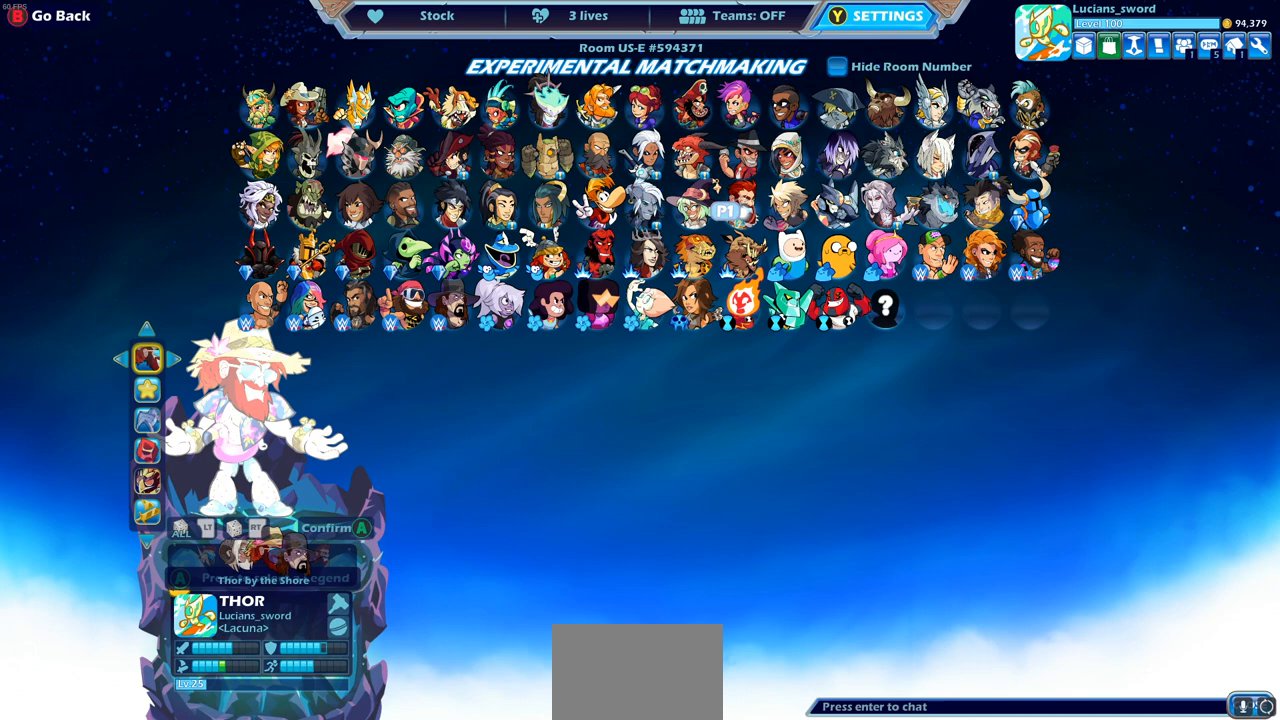
{"buttons": [], "left_stick": "center", "right_stick": "center", "events": [[317, "DPAD_RIGHT", "down"], [417, "DPAD_RIGHT", "up"]]}
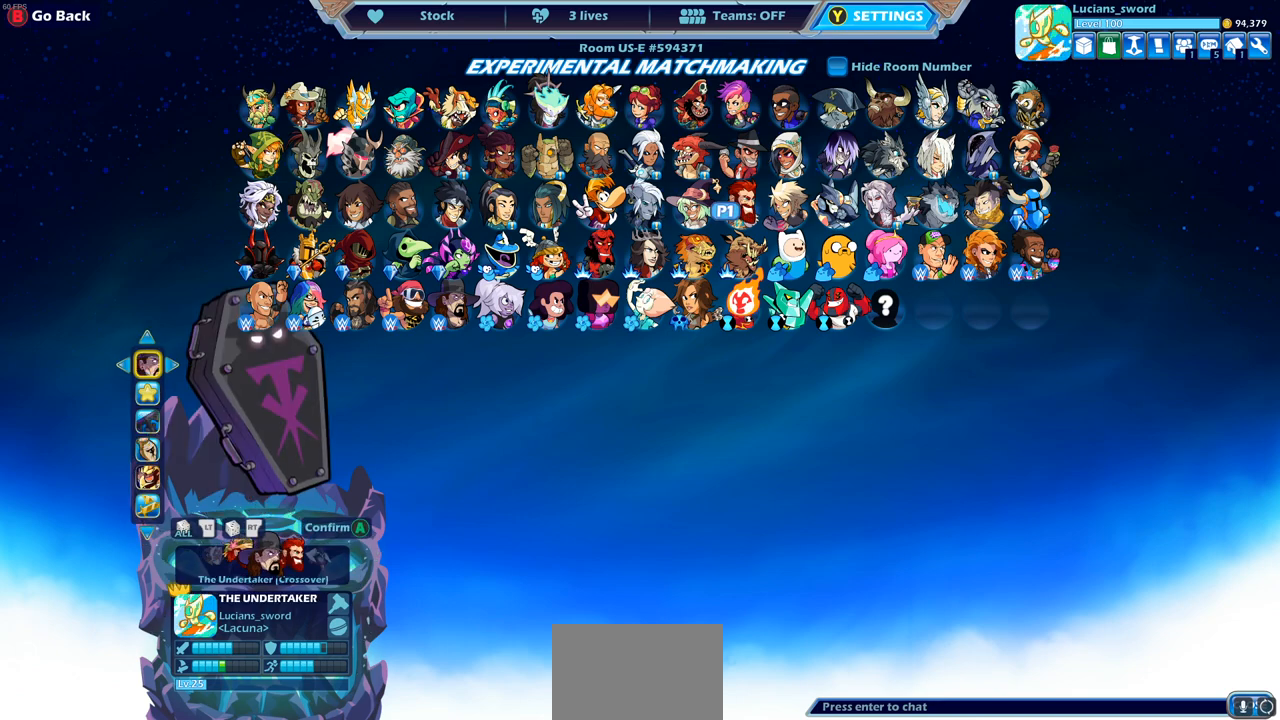
{"buttons": ["DPAD_LEFT"], "left_stick": "center", "right_stick": "center", "events": [[450, "DPAD_LEFT", "down"]]}
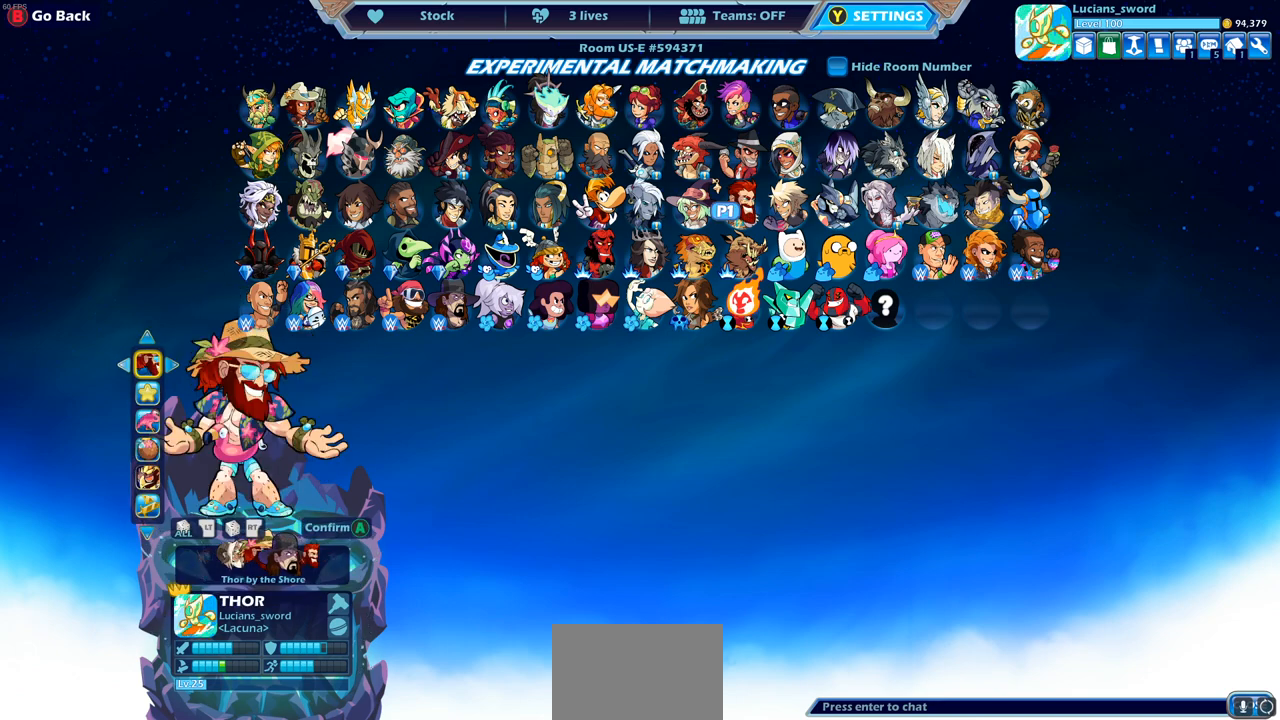
{"buttons": [], "left_stick": "center", "right_stick": "center", "events": [[50, "DPAD_LEFT", "up"], [150, "DPAD_DOWN", "down"], [283, "DPAD_DOWN", "up"]]}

▸ **PROMPT**: In the printed copy, the material above must appear unchanged and without its pictures.

▸ **RESPONSE BELOW**:
{"buttons": [], "left_stick": "center", "right_stick": "center", "events": [[317, "DPAD_RIGHT", "down"], [417, "DPAD_RIGHT", "up"]]}
{"buttons": ["DPAD_LEFT"], "left_stick": "center", "right_stick": "center", "events": [[450, "DPAD_LEFT", "down"]]}
{"buttons": [], "left_stick": "center", "right_stick": "center", "events": [[50, "DPAD_LEFT", "up"], [150, "DPAD_DOWN", "down"], [283, "DPAD_DOWN", "up"]]}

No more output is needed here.